- Born: 1978 (age 47–48) Washington, DC
- Education: Harvard College, Columbia University
- Occupation: Architect
- Projects: House Opera : Opera House, Methexis: The Algorithmic Recitative

= V. Mitch McEwen =

American architect

V. Mitch McEwen (born 1978) is an American architect and urban planner, cultural activist, and assistant professor at the Princeton University School of Architecture. She is co-founder of Atelier Office, a design and cultural practice working within the fields of urbanism, technology, and the arts. McEwen is a co-founder and member of the Black Reconstruction Collective and a board member of the Van Alen Institute in New York. She was given the 2010 New York State Council on the Arts Independent Projects Award for Architecture, Planning and Design.

==Education and career==
McEwen earned her Master of Architecture degree at Columbia University in New York City and a B.A. in Social Studies from Harvard College in Cambridge, MA.

McEwen was an assistant professor at the University of Michigan's Taubman College of Architecture and Urban Planning from 2014 to 2017; in the fall of 2017, she joined Princeton as an assistant professor in architecture.

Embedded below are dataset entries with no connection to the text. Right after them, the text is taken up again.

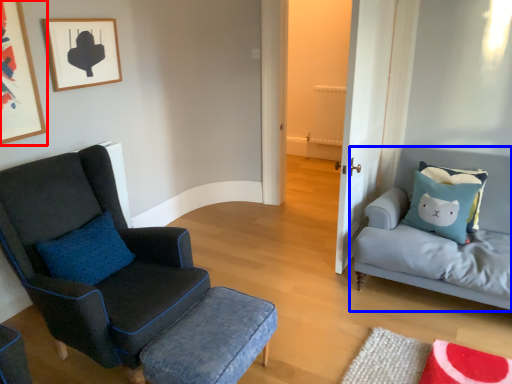
Question: Among these objects, which one is farthest to the camera, picture frame (highlighted by a red box) or studio couch (highlighted by a blue box)?

Choices:
 (A) picture frame
 (B) studio couch

Answer: (B)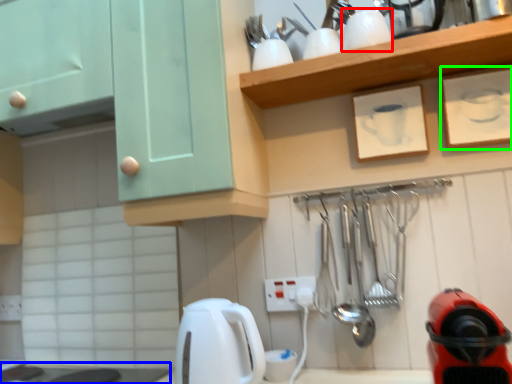
Question: Which object is the farthest from appliance (highlighted by a red box)? Choose among these: counter top (highlighted by a blue box) or picture frame (highlighted by a green box).

Choices:
 (A) counter top
 (B) picture frame

Answer: (A)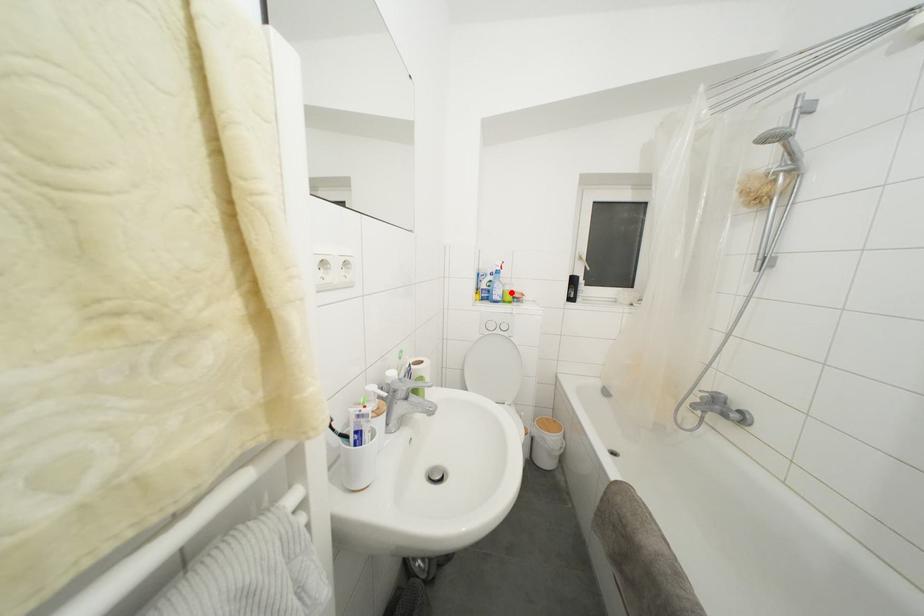
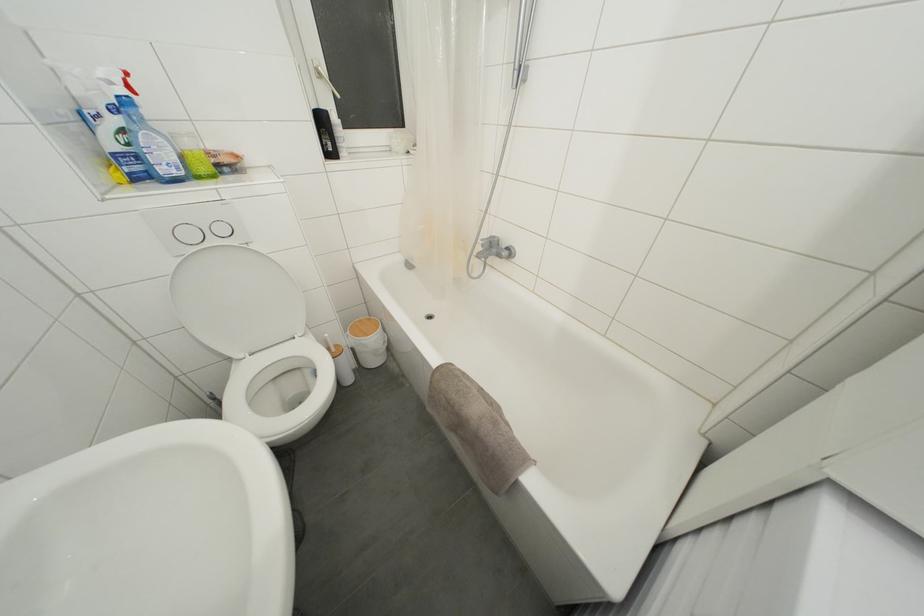
In the second image, find the point that corresponds to the highlighted location in the first image.

(193, 148)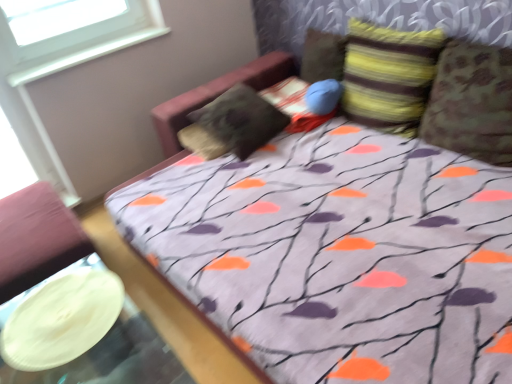
Question: From a real-world perspective, is white plastic window at upper left positioned over camouflage fabric pillow at right, the 4th pillow positioned from the left, based on gravity?

Choices:
 (A) yes
 (B) no

Answer: (A)

Question: Is white plastic window at upper left taller than camouflage fabric pillow at right, the 4th pillow positioned from the left?

Choices:
 (A) yes
 (B) no

Answer: (B)

Question: From a real-world perspective, is white plastic window at upper left under camouflage fabric pillow at right, which ranks as the 1th pillow in right-to-left order?

Choices:
 (A) yes
 (B) no

Answer: (B)

Question: Does white plastic window at upper left have a smaller size compared to camouflage fabric pillow at right, the 4th pillow positioned from the left?

Choices:
 (A) no
 (B) yes

Answer: (B)

Question: Is there a large distance between white plastic window at upper left and camouflage fabric pillow at right, which ranks as the 1th pillow in right-to-left order?

Choices:
 (A) yes
 (B) no

Answer: (A)

Question: From their relative heights in the image, would you say white glossy platter at lower left is taller or shorter than camouflage fabric pillow at right, the 4th pillow positioned from the left?

Choices:
 (A) short
 (B) tall

Answer: (A)

Question: From a real-world perspective, is white glossy platter at lower left physically located above or below camouflage fabric pillow at right, the 4th pillow positioned from the left?

Choices:
 (A) above
 (B) below

Answer: (B)

Question: In the image, is white glossy platter at lower left on the left side or the right side of camouflage fabric pillow at right, the 4th pillow positioned from the left?

Choices:
 (A) right
 (B) left

Answer: (B)

Question: Do you think white glossy platter at lower left is within camouflage fabric pillow at right, the 4th pillow positioned from the left, or outside of it?

Choices:
 (A) inside
 (B) outside

Answer: (B)

Question: In terms of size, does white plastic window at upper left appear bigger or smaller than camouflage fabric pillow at right, the 4th pillow positioned from the left?

Choices:
 (A) small
 (B) big

Answer: (A)

Question: From a real-world perspective, is white plastic window at upper left above or below camouflage fabric pillow at right, the 4th pillow positioned from the left?

Choices:
 (A) above
 (B) below

Answer: (A)

Question: Considering the positions of point (129, 29) and point (442, 142), is point (129, 29) closer or farther from the camera than point (442, 142)?

Choices:
 (A) closer
 (B) farther

Answer: (B)

Question: Considering the positions of white plastic window at upper left and camouflage fabric pillow at right, which ranks as the 1th pillow in right-to-left order, in the image, is white plastic window at upper left wider or thinner than camouflage fabric pillow at right, which ranks as the 1th pillow in right-to-left order,?

Choices:
 (A) wide
 (B) thin

Answer: (B)

Question: Is striped fabric pillow at upper right, positioned as the 3th pillow in left-to-right order, inside or outside of striped fabric pillow at upper center, which is the 3th pillow from right to left?

Choices:
 (A) outside
 (B) inside

Answer: (A)

Question: In terms of height, does striped fabric pillow at upper right, positioned as the 3th pillow in left-to-right order, look taller or shorter compared to striped fabric pillow at upper center, which is the 3th pillow from right to left?

Choices:
 (A) tall
 (B) short

Answer: (A)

In 2014, McEwen received a Graham Foundation research grant for her project House Opera | Opera House, and she was awarded a second Graham Foundation grant in 2016 for Methexis: The Algorithmic Recitative, a collaboration with Farzin Lotfi-Jam which was exhibited at MOCAD in Detroit. McEwen received a 2015 award from the Knight Foundation for her continued work on community housing in Detroit.

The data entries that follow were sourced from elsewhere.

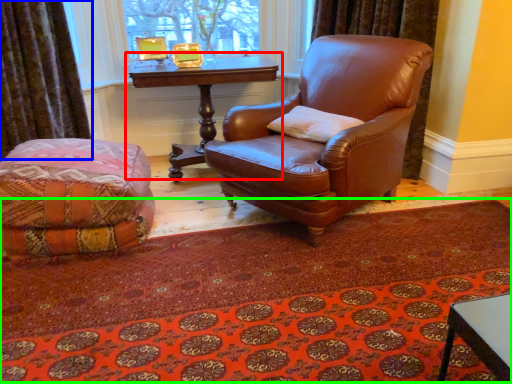
Question: Which is nearer to the table (highlighted by a red box)? curtain (highlighted by a blue box) or mat (highlighted by a green box).

Choices:
 (A) curtain
 (B) mat

Answer: (A)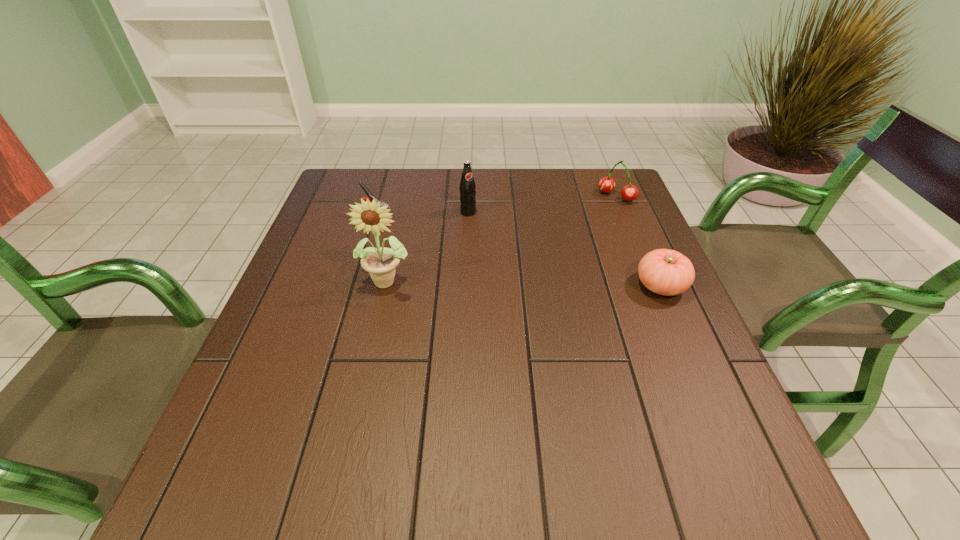
In order to click on the tallest object in this screenshot , I will do `click(381, 263)`.

Where is `tomato`? tomato is located at coordinates (666, 272).

Locate an element on the screen. The image size is (960, 540). the third object from right to left is located at coordinates (467, 188).

This screenshot has height=540, width=960. Identify the location of pop. (467, 188).

This screenshot has width=960, height=540. What are the coordinates of `cherry` in the screenshot? It's located at (630, 192).

The image size is (960, 540). I want to click on stapler, so click(x=370, y=197).

Locate an element on the screen. free space located 0.130m on the front-facing side of the tallest object is located at coordinates (374, 343).

Identify the location of vacant area situated 0.100m on the left of the tomato. The width and height of the screenshot is (960, 540). (591, 286).

Where is `vacant space located on the front label of the fourth shortest object`? vacant space located on the front label of the fourth shortest object is located at coordinates (556, 293).

Locate an element on the screen. Image resolution: width=960 pixels, height=540 pixels. vacant space located 0.180m on the front label of the fourth shortest object is located at coordinates (510, 251).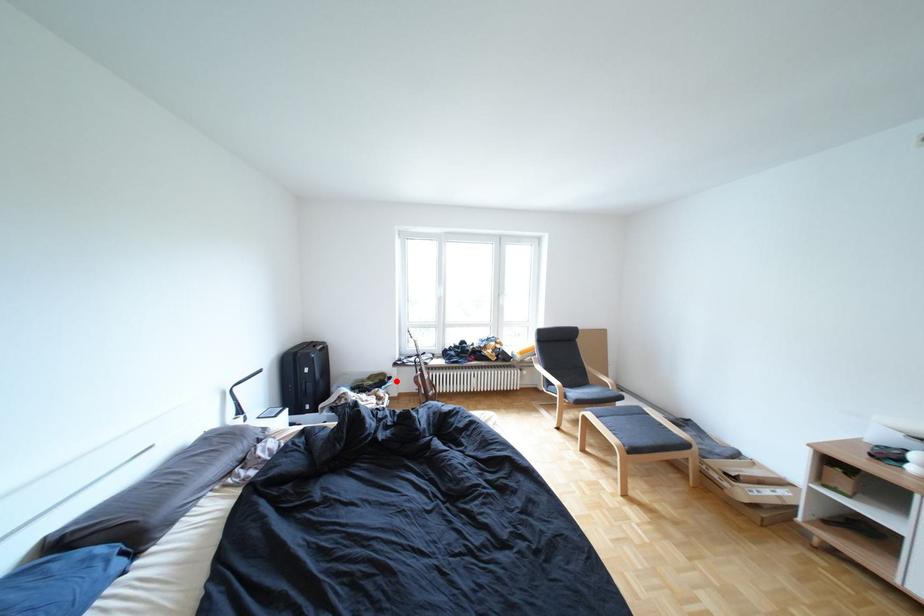
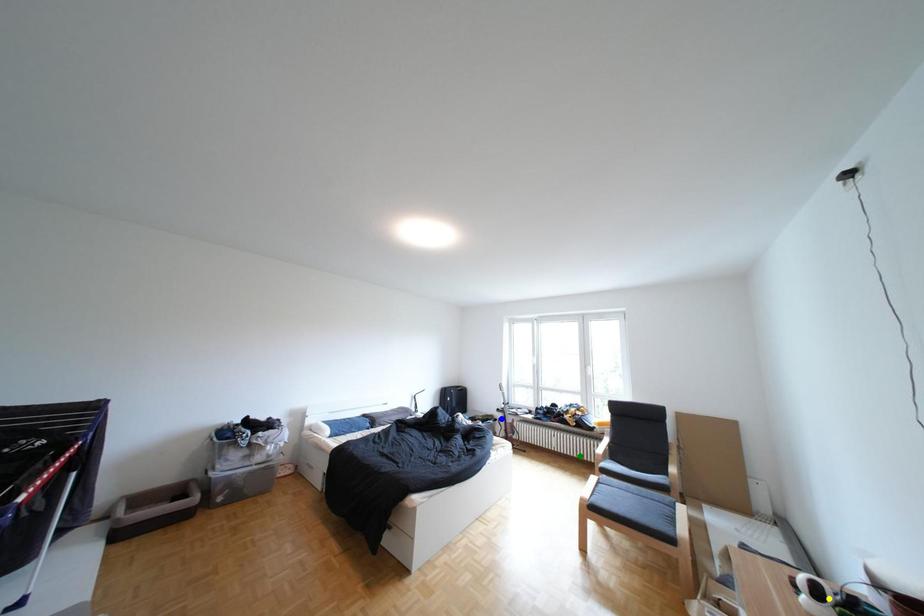
Question: I am providing you with two images of the same scene from different viewpoints. A red point is marked on the first image. You are given multiple points on the second image. In image 2, which mark is for the same physical point as the one in image 1?

Choices:
 (A) blue point
 (B) green point
 (C) yellow point

Answer: (A)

In 2016, McEwen's A(n) Office was selected as one of twelve architecture practices included in the United States Pavilion for the 15th Venice Architecture Biennale.

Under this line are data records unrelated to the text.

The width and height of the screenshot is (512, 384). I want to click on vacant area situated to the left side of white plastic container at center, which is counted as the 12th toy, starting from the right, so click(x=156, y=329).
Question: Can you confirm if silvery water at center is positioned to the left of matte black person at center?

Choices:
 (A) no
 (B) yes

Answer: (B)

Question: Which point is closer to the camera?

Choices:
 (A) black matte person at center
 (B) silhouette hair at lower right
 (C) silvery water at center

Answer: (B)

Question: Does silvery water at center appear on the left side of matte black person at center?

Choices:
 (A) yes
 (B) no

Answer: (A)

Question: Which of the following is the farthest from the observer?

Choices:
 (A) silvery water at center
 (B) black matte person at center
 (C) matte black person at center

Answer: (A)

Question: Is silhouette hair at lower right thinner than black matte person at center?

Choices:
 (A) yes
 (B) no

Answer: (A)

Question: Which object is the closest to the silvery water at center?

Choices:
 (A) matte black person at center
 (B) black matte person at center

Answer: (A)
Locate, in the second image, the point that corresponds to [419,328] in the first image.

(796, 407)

She was named curator of the New Museum's IDEAS city initiative in 2018.

In February 2021, her work was included in the MoMA exhibition Reconstructions: Architecture and Blackness in America, the museum's first architecture exhibition highlighting the synthesis between architecture and African-American cultures and communities. In a New York Times interview with this "new collective of Black architects and artists", fellow exhibition artist Emanuel Admassu said the group is working to "reclaim the larger, civic promise of architecture". McEwen was also interviewed by architectural magazine Dezeen for an article titled Twenty-two women architects and designers you should know.